Legislators in Springfield are hashing out a plan that one lawmaker says could potentially double the number of new marijuana shops as the state grapples with an ongoing licensing imbroglio that’s hampered the governor’s pro-pot agenda, the Sun-Times has learned.
A lottery to determine the winners of the next wave of 75 licenses has been delayed indefinitely after a string of lawsuits were filed in the wake of the announcement that just 21 groups qualified in September. Though Gov. J.B. Pritzker later created a process to give the more than 900 losing applicants another shot, that plan has also prompted legal action from three of the finalists.
State Rep. La Shawn Ford, D-Chicago, is now pushing a legislative fix that would unleash 75 additional dispensary licenses, meaning there could eventually be a total of 150 new licenses. Those groups that didn’t make the cut for the lottery would automatically be included in the new application process without having to pay new fees, he added.
On Tuesday — a day after Ford and other members of a cannabis working group met with members of Pritzker’s team — the representative claimed new legislation could “cure some of the faults of the current law” and potentially “eliminate some of the lawsuits.”
Ford believes the move would help the state to meet its goal of prioritizing licenses for social equity applicants, a designation created to bolster minority ownership in the state’s overwhelmingly white cannabis industry. While all the initial lottery contestants earned the extra application points for qualifying for social equity status, concerns have been raised that some include individuals with deep pockets, connections to state government or existing ties to the cannabis industry.
“I can truly say that the governor’s office really wants to see this problem go away so that we can get more social equity applicants [involved] because that’s what the law was intended to produce,” he said.
A spokeswoman for Pritzker’s office didn’t respond to requests for comment.
State Rep. Kelly Cassidy, another Chicago Democrat and member of the cannabis working group, confirmed discussions on releasing new licenses are “ongoing.”
“There’s, I think, consensus that we need to get more licenses out.

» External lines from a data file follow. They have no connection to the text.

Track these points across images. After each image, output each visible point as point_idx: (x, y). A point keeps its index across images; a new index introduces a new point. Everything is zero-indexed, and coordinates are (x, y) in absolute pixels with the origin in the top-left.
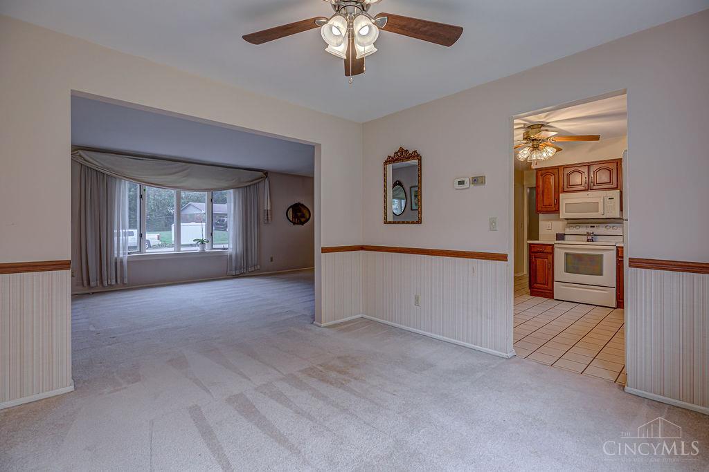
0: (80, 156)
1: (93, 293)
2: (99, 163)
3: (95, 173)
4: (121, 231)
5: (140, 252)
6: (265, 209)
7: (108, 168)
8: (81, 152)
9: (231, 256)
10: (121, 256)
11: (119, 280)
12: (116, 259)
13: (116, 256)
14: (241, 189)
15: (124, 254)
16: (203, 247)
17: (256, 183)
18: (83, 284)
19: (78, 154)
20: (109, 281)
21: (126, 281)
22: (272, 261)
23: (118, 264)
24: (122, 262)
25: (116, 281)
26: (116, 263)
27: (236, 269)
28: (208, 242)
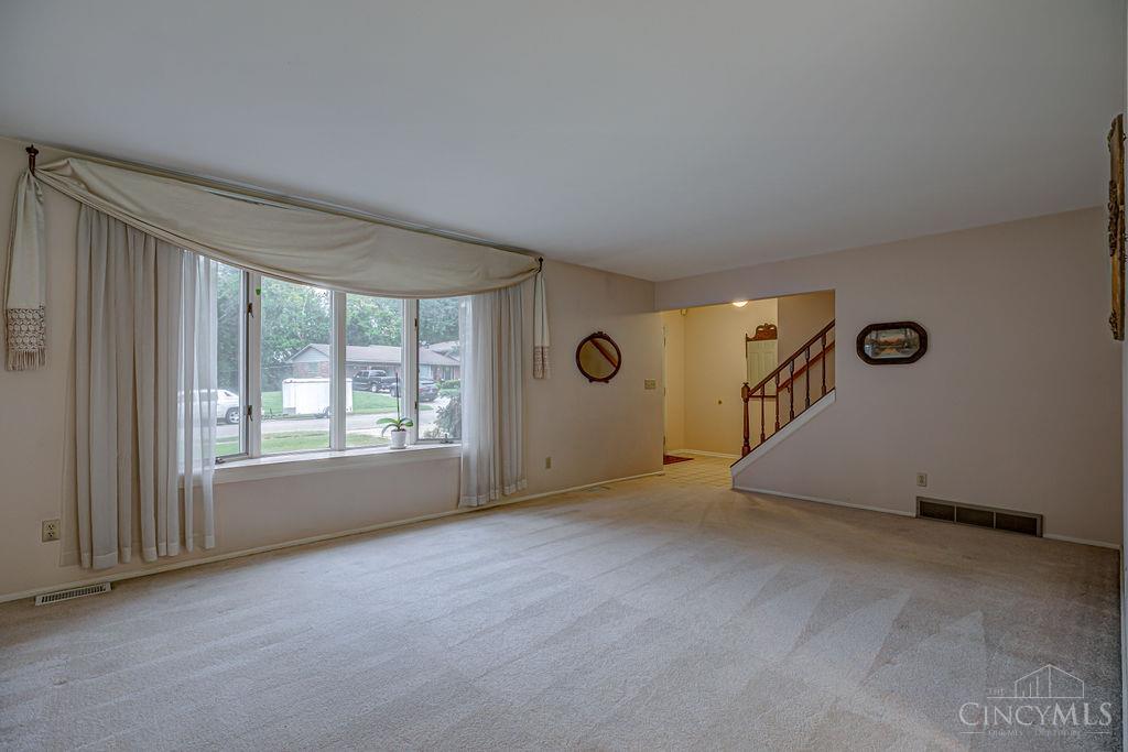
0: (74, 176)
1: (114, 585)
2: (133, 202)
3: (121, 228)
4: (196, 392)
5: (247, 454)
6: (538, 344)
7: (159, 220)
8: (76, 165)
9: (467, 459)
10: (197, 469)
11: (190, 542)
12: (182, 479)
13: (181, 470)
14: (488, 295)
15: (205, 462)
16: (402, 439)
17: (519, 283)
18: (80, 561)
19: (68, 171)
20: (163, 545)
21: (211, 542)
22: (548, 466)
23: (189, 493)
24: (199, 488)
25: (183, 542)
26: (182, 492)
27: (479, 493)
28: (411, 424)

But the how, I think, is the challenge,” said Cassidy, a key sponsor of the law that legalized recreational cannabis.
She said no agreements had been reached on how many additional licenses could be created.
“I think it’s very premature to talk about what’s going to be in it because I think we’re still talking concepts, not language,” she added.

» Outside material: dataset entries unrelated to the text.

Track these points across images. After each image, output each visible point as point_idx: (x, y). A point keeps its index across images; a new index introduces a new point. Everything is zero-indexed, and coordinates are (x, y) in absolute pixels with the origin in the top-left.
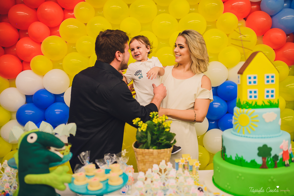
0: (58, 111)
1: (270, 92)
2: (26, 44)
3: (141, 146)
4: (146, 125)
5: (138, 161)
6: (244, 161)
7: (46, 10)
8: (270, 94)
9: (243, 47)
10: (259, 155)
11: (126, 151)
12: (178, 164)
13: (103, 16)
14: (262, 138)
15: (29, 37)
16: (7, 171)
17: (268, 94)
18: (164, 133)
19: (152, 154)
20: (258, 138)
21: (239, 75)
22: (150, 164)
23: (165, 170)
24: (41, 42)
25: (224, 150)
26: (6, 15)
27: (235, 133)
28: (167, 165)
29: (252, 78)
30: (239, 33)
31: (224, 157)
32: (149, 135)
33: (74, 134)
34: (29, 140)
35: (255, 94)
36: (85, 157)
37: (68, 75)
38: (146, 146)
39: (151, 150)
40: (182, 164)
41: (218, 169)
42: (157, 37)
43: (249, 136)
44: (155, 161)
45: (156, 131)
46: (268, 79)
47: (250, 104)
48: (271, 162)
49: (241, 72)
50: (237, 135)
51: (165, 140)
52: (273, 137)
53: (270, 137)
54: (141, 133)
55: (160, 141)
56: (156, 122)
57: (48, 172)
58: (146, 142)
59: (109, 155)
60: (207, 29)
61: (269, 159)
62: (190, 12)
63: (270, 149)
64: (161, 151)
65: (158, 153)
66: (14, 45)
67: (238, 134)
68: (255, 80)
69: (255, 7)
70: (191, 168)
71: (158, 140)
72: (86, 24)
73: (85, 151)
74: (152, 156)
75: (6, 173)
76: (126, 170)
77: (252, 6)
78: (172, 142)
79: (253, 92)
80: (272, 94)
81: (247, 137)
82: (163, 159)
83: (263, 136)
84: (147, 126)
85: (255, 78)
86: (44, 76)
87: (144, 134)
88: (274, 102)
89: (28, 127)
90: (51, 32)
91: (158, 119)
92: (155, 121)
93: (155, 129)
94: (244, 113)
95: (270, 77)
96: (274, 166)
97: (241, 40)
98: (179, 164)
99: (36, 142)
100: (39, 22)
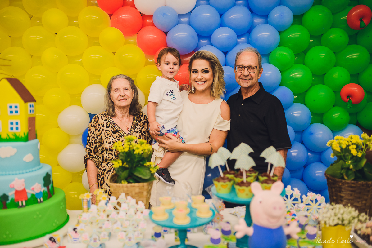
1: (14, 123)
8: (14, 126)
17: (12, 126)
46: (11, 110)
77: (143, 20)
88: (19, 135)
95: (13, 107)
96: (2, 206)
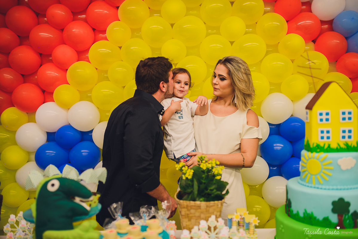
0: (85, 152)
1: (347, 131)
2: (50, 71)
3: (185, 197)
4: (192, 171)
5: (182, 215)
6: (315, 218)
7: (73, 30)
8: (347, 134)
9: (312, 76)
10: (334, 211)
11: (167, 203)
12: (231, 220)
13: (141, 38)
14: (337, 189)
15: (53, 62)
16: (22, 225)
17: (344, 134)
18: (214, 182)
19: (199, 207)
20: (333, 189)
21: (308, 111)
22: (196, 219)
23: (215, 228)
24: (67, 68)
25: (289, 204)
26: (27, 37)
27: (303, 183)
28: (218, 221)
29: (324, 114)
30: (306, 59)
31: (290, 213)
32: (196, 184)
33: (104, 181)
34: (50, 188)
35: (328, 135)
36: (117, 210)
37: (98, 108)
38: (191, 197)
39: (198, 203)
40: (236, 221)
41: (282, 228)
42: (205, 63)
43: (320, 187)
44: (203, 216)
45: (204, 178)
46: (344, 116)
47: (321, 147)
48: (350, 221)
49: (310, 107)
50: (305, 186)
51: (215, 190)
52: (351, 189)
53: (348, 189)
54: (185, 182)
55: (209, 191)
56: (205, 168)
57: (71, 228)
58: (192, 192)
59: (146, 207)
60: (267, 53)
61: (347, 217)
62: (246, 33)
63: (348, 204)
64: (210, 204)
65: (207, 206)
66: (35, 72)
67: (307, 184)
68: (327, 117)
69: (326, 26)
70: (247, 226)
71: (207, 190)
72: (120, 48)
73: (116, 202)
74: (199, 210)
75: (21, 228)
76: (167, 227)
77: (322, 25)
78: (224, 192)
79: (325, 132)
80: (350, 134)
81: (318, 188)
82: (213, 213)
83: (339, 187)
84: (193, 173)
85: (327, 114)
86: (69, 109)
87: (190, 182)
88: (351, 144)
89: (49, 172)
90: (79, 56)
91: (207, 163)
92: (203, 166)
93: (203, 176)
94: (313, 158)
95: (347, 113)
96: (353, 225)
97: (310, 68)
98: (233, 220)
99: (58, 190)
100: (66, 45)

Both the pending litigation and the potential for future legal action “impacts everything” lawmakers are considering, according to Cassidy, who compared the tenuous situation to poking a Jell-O mold.
“You poke it on the left, it’s going to wiggle on the right,” she said. “You always have to think about what that wiggle’s going to do.”

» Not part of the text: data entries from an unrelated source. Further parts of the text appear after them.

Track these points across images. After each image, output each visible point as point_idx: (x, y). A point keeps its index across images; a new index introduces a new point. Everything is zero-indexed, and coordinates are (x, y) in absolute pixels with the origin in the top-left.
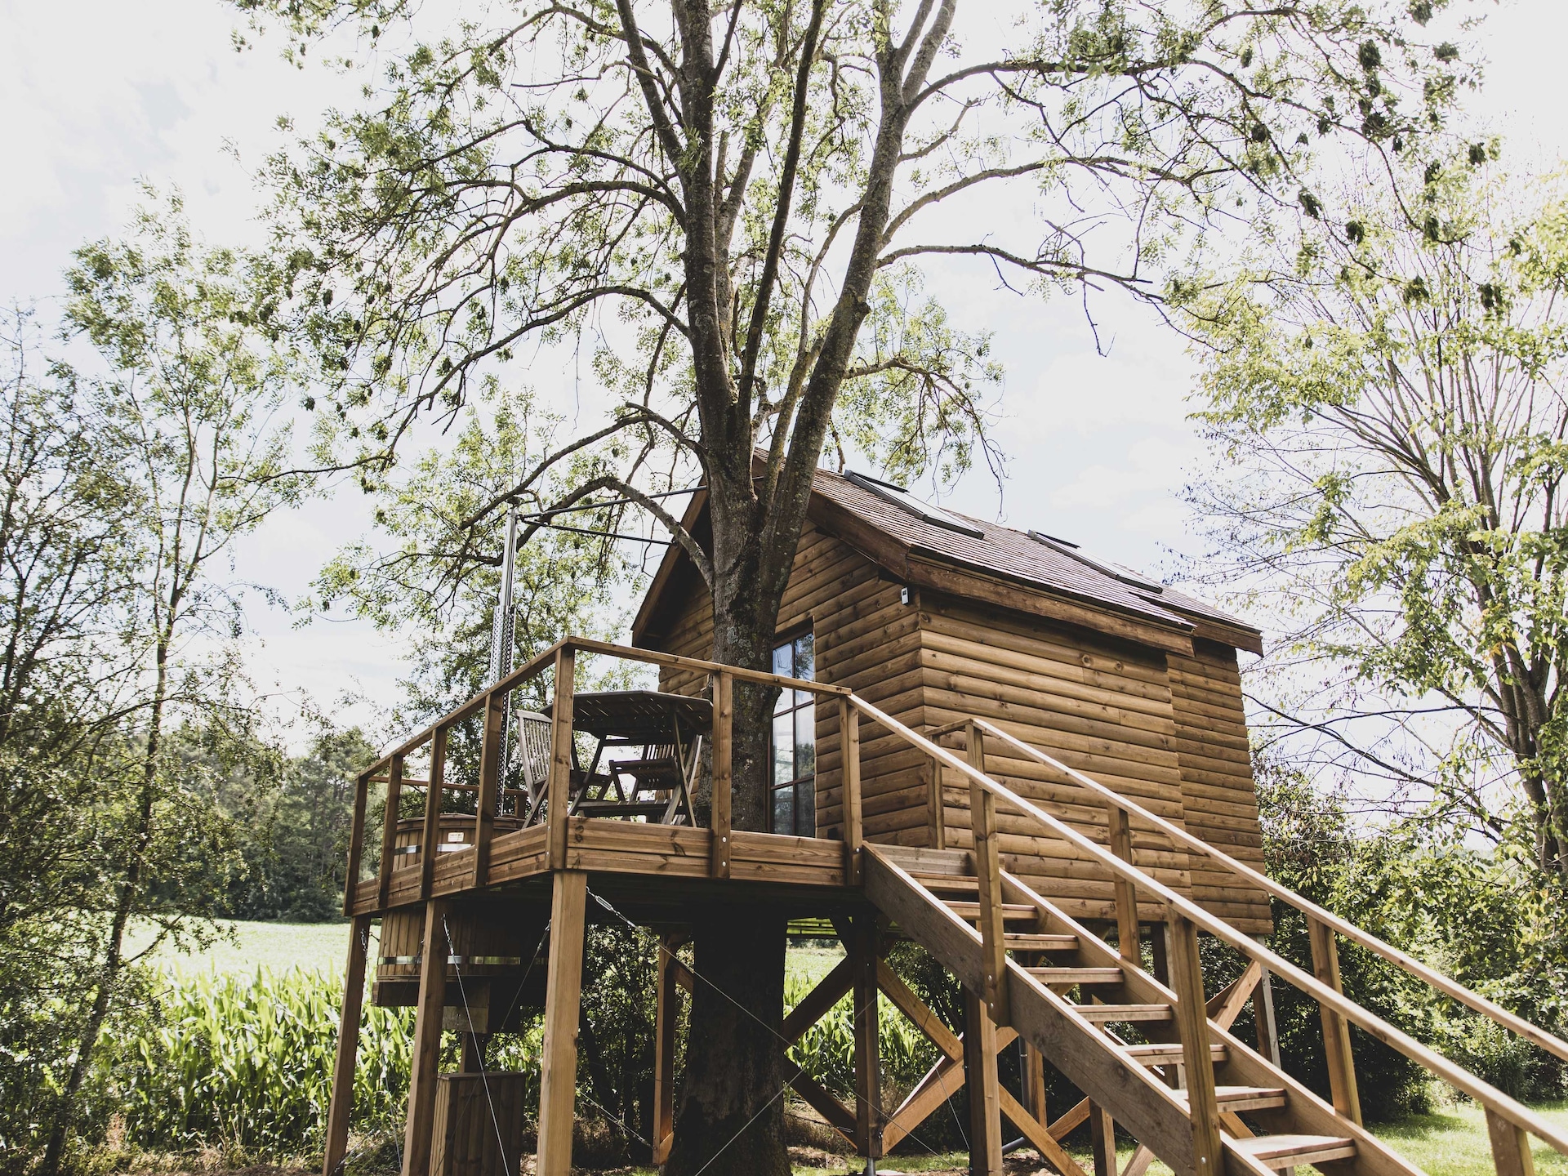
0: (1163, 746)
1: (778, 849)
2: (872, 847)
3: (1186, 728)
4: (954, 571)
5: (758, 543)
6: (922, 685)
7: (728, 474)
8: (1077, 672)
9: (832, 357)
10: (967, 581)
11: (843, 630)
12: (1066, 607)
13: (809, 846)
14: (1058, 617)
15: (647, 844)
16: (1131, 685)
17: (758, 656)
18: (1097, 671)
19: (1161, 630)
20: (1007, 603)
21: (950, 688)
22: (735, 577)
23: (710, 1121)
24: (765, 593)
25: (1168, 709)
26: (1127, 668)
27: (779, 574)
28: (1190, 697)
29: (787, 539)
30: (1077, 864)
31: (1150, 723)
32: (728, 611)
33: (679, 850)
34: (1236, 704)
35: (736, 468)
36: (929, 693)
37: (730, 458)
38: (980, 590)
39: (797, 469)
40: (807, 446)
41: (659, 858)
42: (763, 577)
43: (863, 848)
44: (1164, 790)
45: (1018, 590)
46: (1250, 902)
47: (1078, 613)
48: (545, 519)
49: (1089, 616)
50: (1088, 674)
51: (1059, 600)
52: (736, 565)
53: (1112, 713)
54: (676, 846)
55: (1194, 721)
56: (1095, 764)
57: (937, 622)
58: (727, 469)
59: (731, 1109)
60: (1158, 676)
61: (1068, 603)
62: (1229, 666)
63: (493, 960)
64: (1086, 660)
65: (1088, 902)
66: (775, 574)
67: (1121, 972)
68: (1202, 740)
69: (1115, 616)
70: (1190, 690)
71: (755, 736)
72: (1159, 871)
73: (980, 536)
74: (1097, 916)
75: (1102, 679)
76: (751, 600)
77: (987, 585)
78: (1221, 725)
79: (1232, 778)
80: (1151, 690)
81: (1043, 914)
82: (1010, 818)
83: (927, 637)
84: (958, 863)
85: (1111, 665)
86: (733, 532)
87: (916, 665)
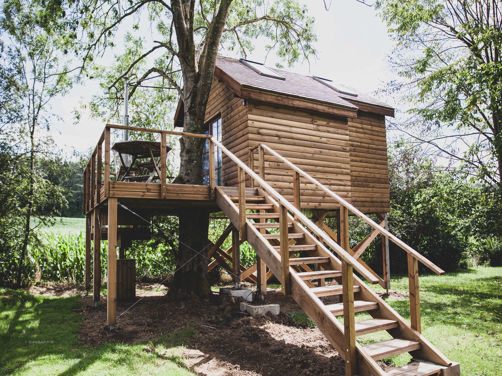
0: (344, 150)
1: (184, 189)
2: (218, 187)
3: (362, 144)
4: (260, 93)
5: (197, 87)
6: (248, 133)
7: (187, 64)
8: (311, 126)
9: (219, 18)
10: (265, 96)
11: (229, 116)
12: (305, 103)
13: (197, 187)
14: (302, 107)
15: (138, 189)
16: (332, 129)
17: (197, 126)
18: (318, 125)
19: (344, 110)
20: (281, 103)
21: (259, 133)
22: (189, 99)
23: (183, 272)
24: (199, 104)
25: (347, 138)
26: (331, 124)
27: (204, 98)
28: (365, 133)
29: (206, 85)
30: (307, 191)
31: (338, 142)
32: (188, 111)
33: (148, 190)
34: (383, 135)
35: (189, 61)
36: (250, 136)
37: (187, 58)
38: (270, 99)
39: (209, 60)
40: (212, 51)
41: (142, 193)
42: (199, 99)
43: (216, 188)
44: (343, 165)
45: (286, 98)
46: (383, 202)
47: (310, 105)
48: (139, 83)
49: (315, 106)
50: (315, 126)
51: (302, 101)
52: (190, 95)
53: (324, 140)
54: (147, 189)
55: (365, 142)
56: (316, 158)
57: (254, 111)
58: (186, 62)
59: (190, 268)
60: (344, 126)
61: (306, 102)
62: (381, 122)
63: (124, 226)
64: (315, 122)
65: (310, 203)
66: (203, 98)
67: (293, 224)
68: (368, 148)
69: (325, 106)
70: (365, 131)
71: (197, 153)
72: (339, 193)
73: (284, 79)
74: (314, 208)
75: (321, 128)
76: (194, 107)
77: (273, 97)
78: (376, 143)
79: (379, 161)
80: (340, 131)
81: (275, 207)
82: (281, 177)
83: (250, 116)
84: (253, 192)
85: (325, 123)
86: (189, 84)
87: (247, 127)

The news that legislators are considering legislation to create more licenses comes as Pritzker and other officials await a critical ruling on whether the state can move forward with the governor’s plan to offer a second chance to the losing pot shop applicants.
The plaintiffs in that case in Sangamon County argue that Pritzker and members of his administration are “bowing to political pressure from applicants who received lower scores” and instituting new rules that aren’t outlined in the law. They hold that the lottery should be held as it was originally announced.
Former state Sen. Pam Althoff, now the executive director of the influential Cannabis Business Association of Illinois, believes the plan to award additional licenses is being hatched because “there’s really nothing that can be done to change the first lottery results.”
Though Althoff hadn’t heard the specific proposal to issue 75 additional licenses, she was familiar with the overarching idea of “a second round with the existing social equity applicant pool.”
Both Althoff and Ford said legislation could include a key change that would allow applicants to qualify for the additional batch of licenses without notching a perfect score — something that was a point of contention for social equity candidates who didn’t earn the crucial application points for partnering with a military veteran. Instead, they said applicants would merely need to meet a lower threshold.
But with the upcoming veto session canceled, lawmakers won’t be able to debate a new cannabis bill until January’s lame-duck session. Ford said that could work in their favor, given that only a simple majority is needed to pass both houses.